Au Kenya, la violence politique n’est plus réservée aux hommes
Le quotidien kényan “Daily Nation” raconte comment des femmes sont désormais engagées parmi les “goons”, voyous payés par des hommes politiques pour semer le chaos dans les rassemblements de leurs opposants..
Au Kenya, le terme goons désigne des hommes de main recrutés par des responsables politiques pour intimider les partisans d’un rival ou provoquer des troubles lors de rassemblements. Ces individus, souvent payés quelques euros par jour, sont traditionnellement des jeunes hommes sans emploi, reconnaissables à leur tenue simple (un tee-shirt aux couleurs d’un parti) et à leur comportement violent. Leur rôle est de semer la peur et le chaos pour influencer le déroulement d’élections ou de manifestations. Depuis juillet 2025, leur profil évolue : les femmes commencent à occuper une place plus active dans ces violences politiques, un phénomène inédit jusqu’ici.
Historiquement, les femmes kenyanes étaient cantonnées à des rôles secondaires dans les violences politiques, comme pousser des youyous, danser ou brandir des pancartes lors des rassemblements. Elles étaient rarement les premières à déclencher les affrontements. Cependant, depuis juillet 2025, leur implication a changé. Les médias locaux, comme le Daily Nation, soulignent que des femmes participent désormais activement aux violences, notamment en lançant des pierres ou en bloquant des routes lors d’attaques contre des convois politiques. Un incident marquant s’est produit dans le comté de Kisii, où des partisanes d’une candidate ont été impliquées dans des heurts violents, blessant plusieurs personnes.
Ces violences s’inscrivent dans le cadre d’élections partielles au Kenya, où les tensions entre partis politiques sont fréquentes. Les goons, qu’ils soient hommes ou femmes, sont souvent mobilisés pour perturber les meetings ou les déplacements des candidats adverses. Le 17 juin 2025, à Nairobi, des goons armés de bâtons ont poursuivi un manifestant protestant contre les violences policières, illustrant l’escalade de la violence. Ces pratiques, bien que récurrentes, prennent une nouvelle dimension avec l’implication croissante des femmes, reflétant peut-être une radicalisation des stratégies politiques au Kenya.

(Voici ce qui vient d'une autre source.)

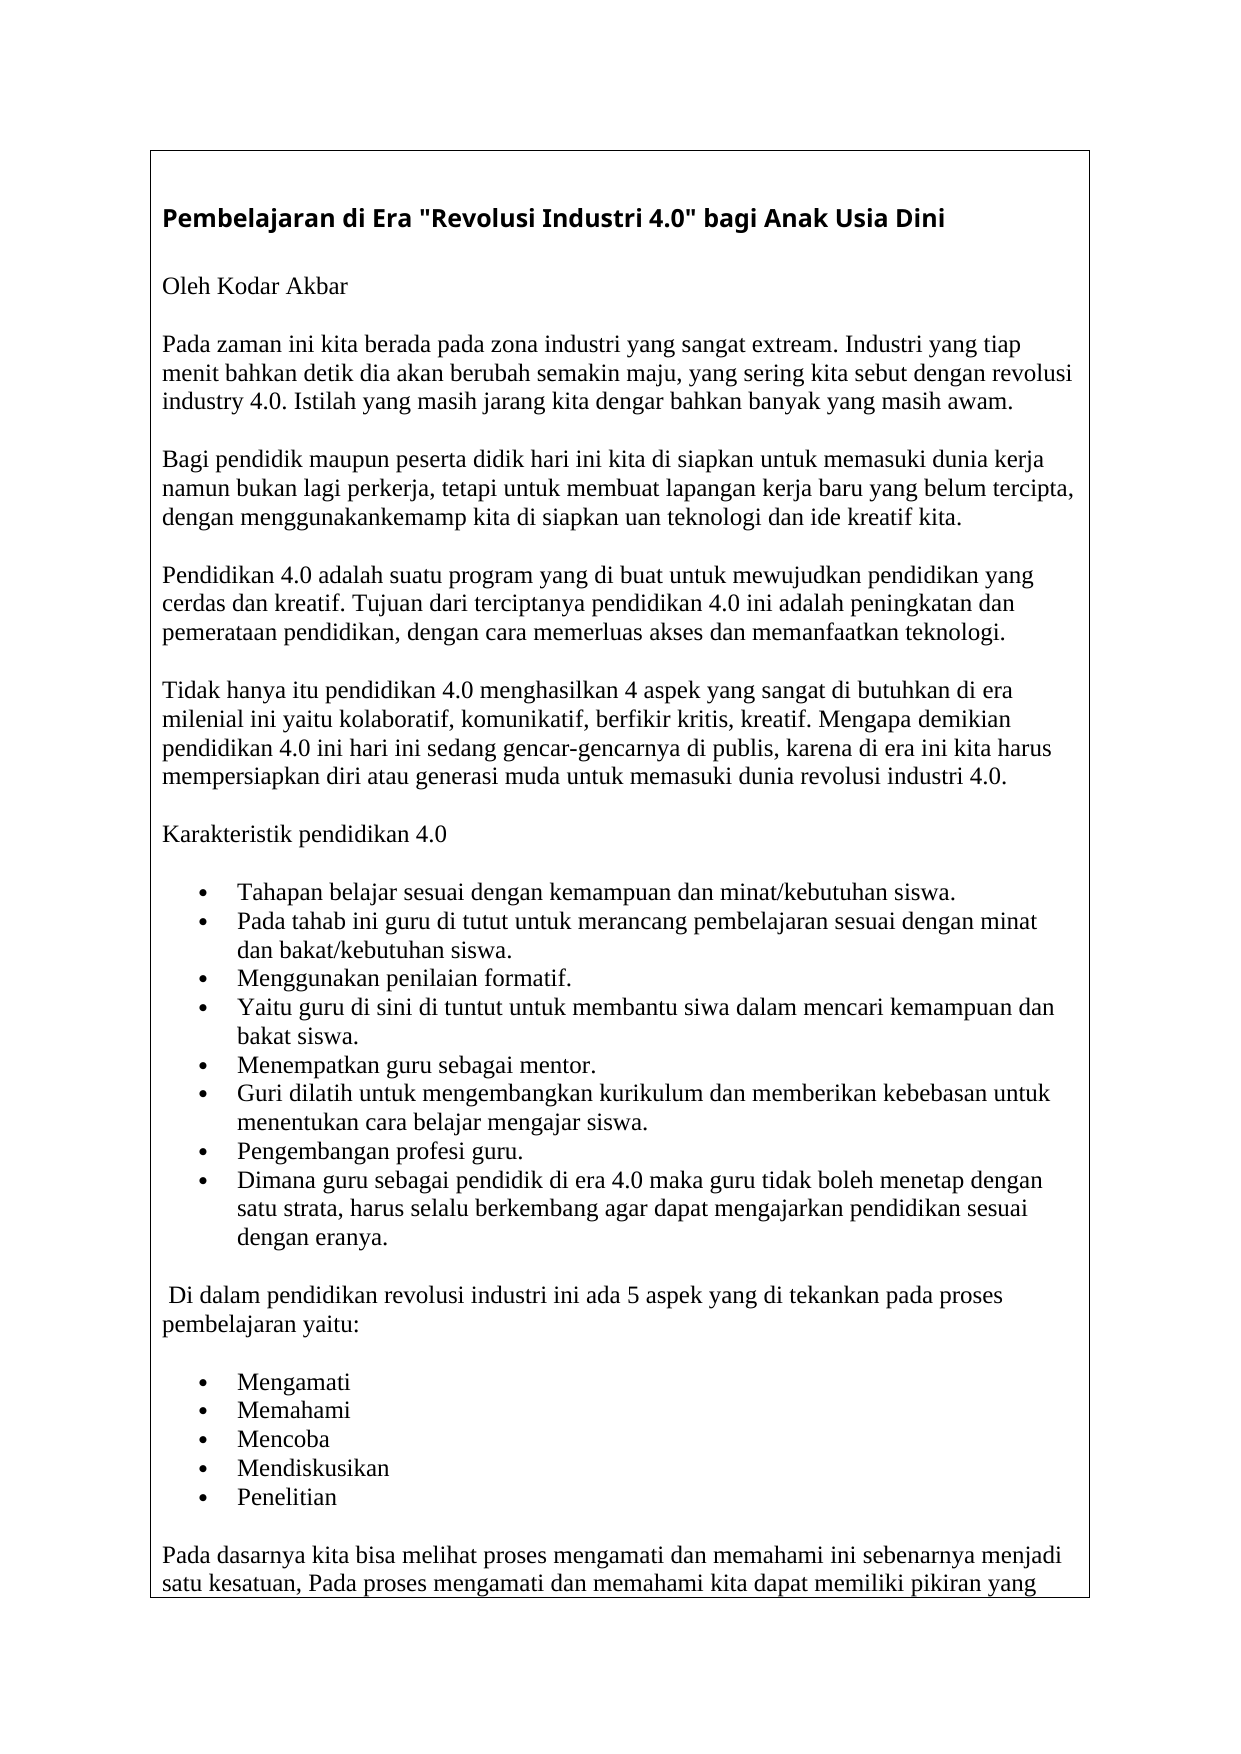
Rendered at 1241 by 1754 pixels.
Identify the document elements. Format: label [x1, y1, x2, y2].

table_header [151, 151, 1089, 1597]
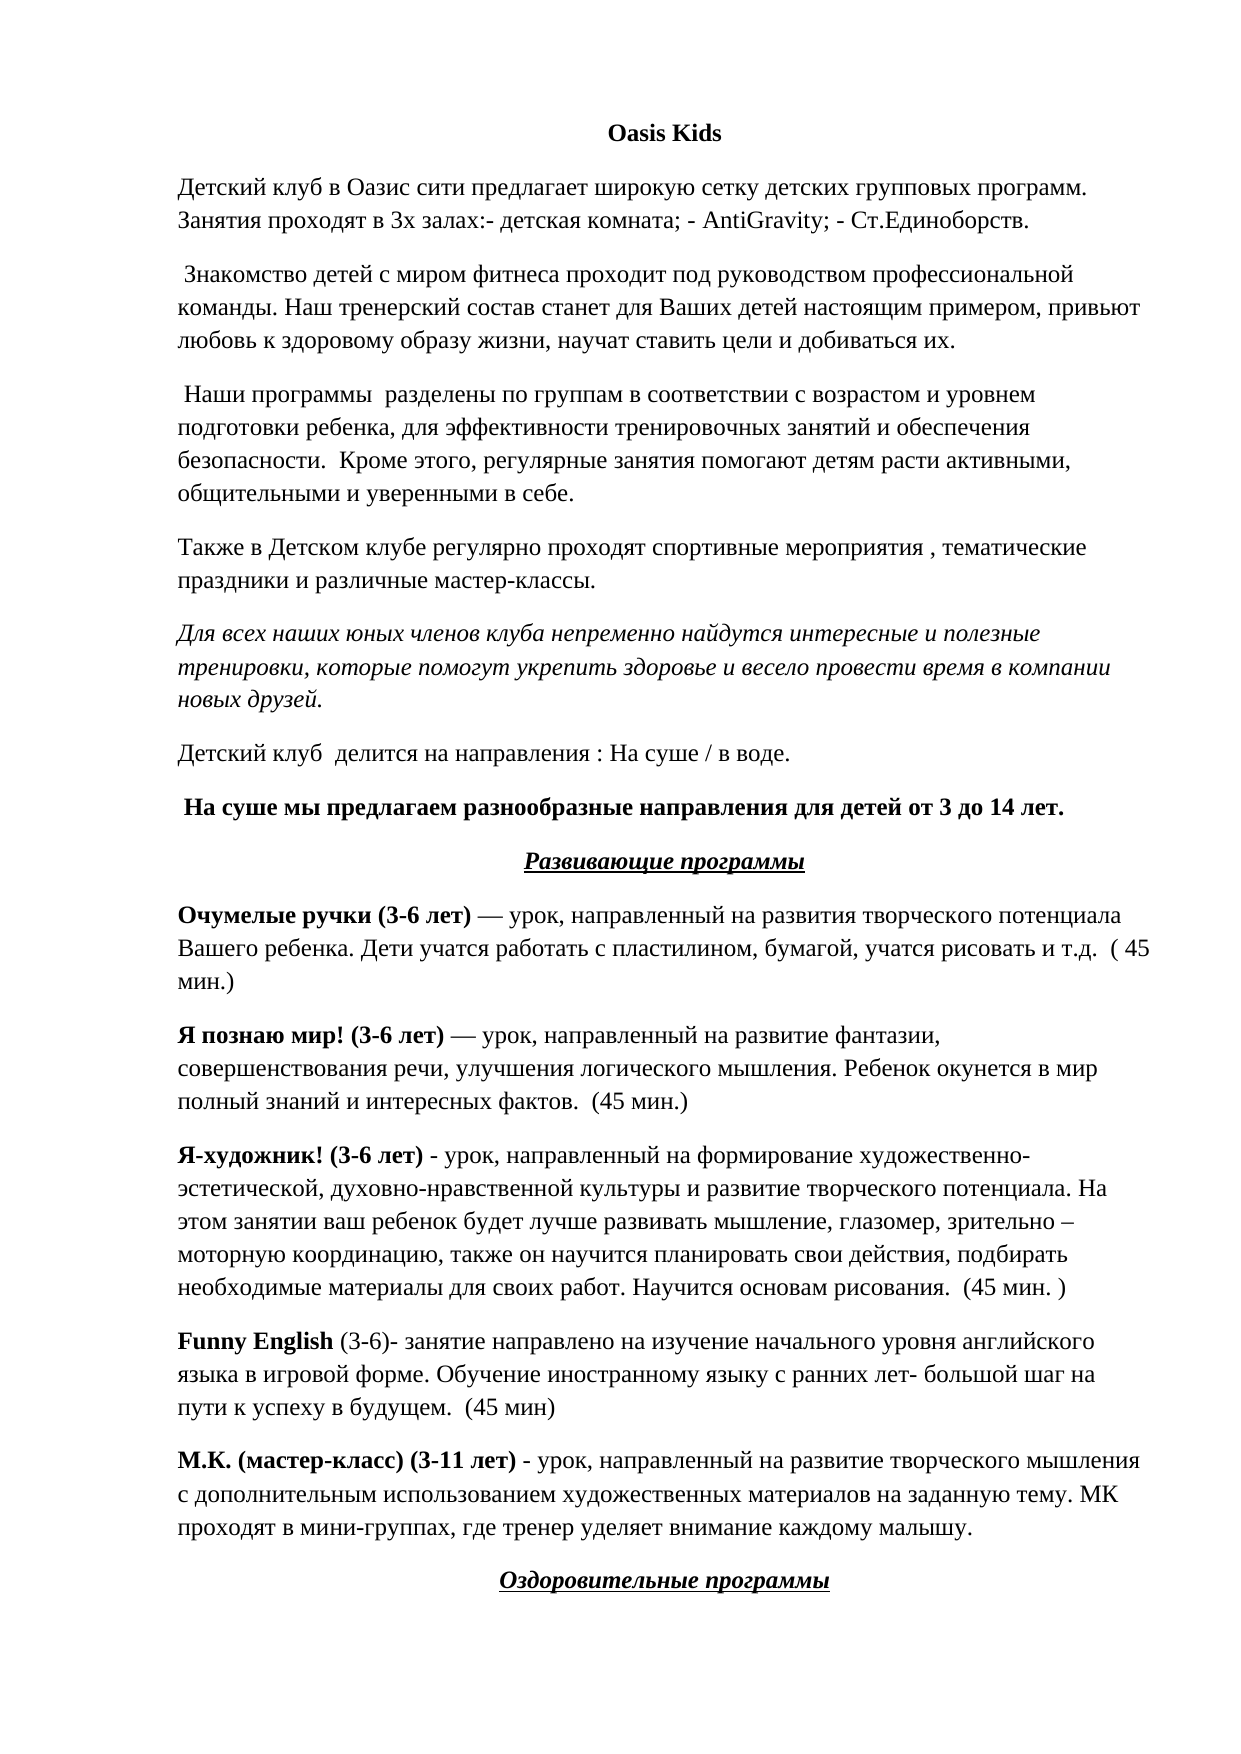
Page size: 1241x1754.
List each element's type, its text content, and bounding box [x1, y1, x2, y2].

text Также в Детском клубе регулярно проходят спортивные мероприятия , тематические праздники и различные мастер-классы. [177, 532, 1152, 593]
text На суше мы предлагаем разнообразные направления для детей от 3 до 14 лет. [177, 792, 1152, 821]
text Знакомство детей с миром фитнеса проходит под руководством профессиональной команды. Наш тренерский состав станет для Ваших детей настоящим примером, привьют любовь к здоровому образу жизни, научат ставить цели и добиваться их. [177, 259, 1152, 354]
text Детский клуб в Оазис сити предлагает широкую сетку детских групповых программ. Занятия проходят в 3х залах:- детская комната; - AntiGravity; - Ст.Единоборств. [177, 172, 1152, 234]
text Наши программы разделены по группам в соответствии с возрастом и уровнем подготовки ребенка, для эффективности тренировочных занятий и обеспечения безопасности. Кроме этого, регулярные занятия помогают детям расти активными, общительными и уверенными в себе. [177, 379, 1152, 507]
text Детский клуб делится на направления : На суше / в воде. [177, 738, 1152, 767]
text Оздоровительные программы [177, 1566, 1152, 1594]
text Я познаю мир! (3-6 лет) — урок, направленный на развитие фантазии, совершенствования речи, улучшения логического мышления. Ребенок окунется в мир полный знаний и интересных фактов. (45 мин.) [177, 1020, 1152, 1115]
text Funny English (3-6)- занятие направлено на изучение начального уровня английского языка в игровой форме. Обучение иностранному языку с ранних лет- большой шаг на пути к успеху в будущем. (45 мин) [177, 1326, 1152, 1421]
text Очумелые ручки (3-6 лет) — урок, направленный на развития творческого потенциала Вашего ребенка. Дети учатся работать с пластилином, бумагой, учатся рисовать и т.д. ( 45 мин.) [177, 900, 1152, 995]
text М.К. (мастер-класс) (3-11 лет) - урок, направленный на развитие творческого мышления с дополнительным использованием художественных материалов на заданную тему. МК проходят в мини-группах, где тренер уделяет внимание каждому малышу. [177, 1446, 1152, 1540]
text Oasis Kids [177, 118, 1152, 147]
text Для всех наших юных членов клуба непременно найдутся интересные и полезные тренировки, которые помогут укрепить здоровье и весело провести время в компании новых друзей. [177, 618, 1152, 713]
text Развивающие программы [177, 846, 1152, 875]
text Я-художник! (3-6 лет) - урок, направленный на формирование художественно-эстетической, духовно-нравственной культуры и развитие творческого потенциала. На этом занятии ваш ребенок будет лучше развивать мышление, глазомер, зрительно – моторную координацию, также он научится планировать свои действия, подбирать необходимые материалы для своих работ. Научится основам рисования. (45 мин. ) [177, 1140, 1152, 1301]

Les violences politiques au Kenya ont déjà fait plusieurs morts ces dernières semaines, notamment lors d’élections partielles. L’attaque d’un convoi politique dans le comté de Kisii, début juillet 2025, a particulièrement marqué les esprits : des jeunes, soupçonnés d’appartenir à un camp adverse, ont bloqué la route avant de lancer des projectiles, blessant plusieurs partisans. Ces incidents montrent que la violence politique ne se limite plus aux hommes et que les femmes y jouent désormais un rôle plus direct, ce qui pourrait aggraver l’instabilité dans le pays.